What you should do –
Look below for the line containing "arise when the application attempts"; from there, print each line exactly up to and including the line containing "Facelifted Mercedes GLS? Our First Review.", and stop.

Extracted entries –
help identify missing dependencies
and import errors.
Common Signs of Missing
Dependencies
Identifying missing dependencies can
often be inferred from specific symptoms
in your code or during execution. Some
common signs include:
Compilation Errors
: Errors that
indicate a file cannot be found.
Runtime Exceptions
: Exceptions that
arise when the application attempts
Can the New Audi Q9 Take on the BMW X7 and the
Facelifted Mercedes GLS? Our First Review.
---
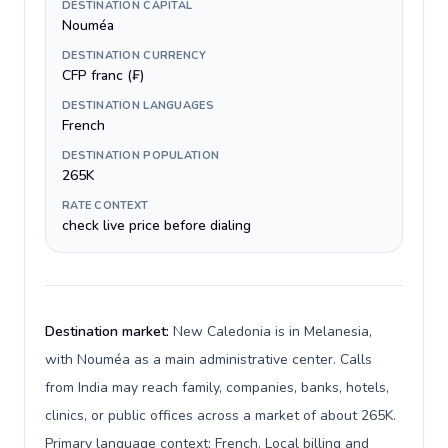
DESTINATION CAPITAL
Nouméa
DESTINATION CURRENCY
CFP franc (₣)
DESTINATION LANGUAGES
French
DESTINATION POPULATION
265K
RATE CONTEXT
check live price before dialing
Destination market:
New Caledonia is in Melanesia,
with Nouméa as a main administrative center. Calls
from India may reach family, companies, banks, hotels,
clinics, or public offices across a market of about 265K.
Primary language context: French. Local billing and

Finished exercise –
arise when the application attempts
Can the New Audi Q9 Take on the BMW X7 and the
Facelifted Mercedes GLS? Our First Review.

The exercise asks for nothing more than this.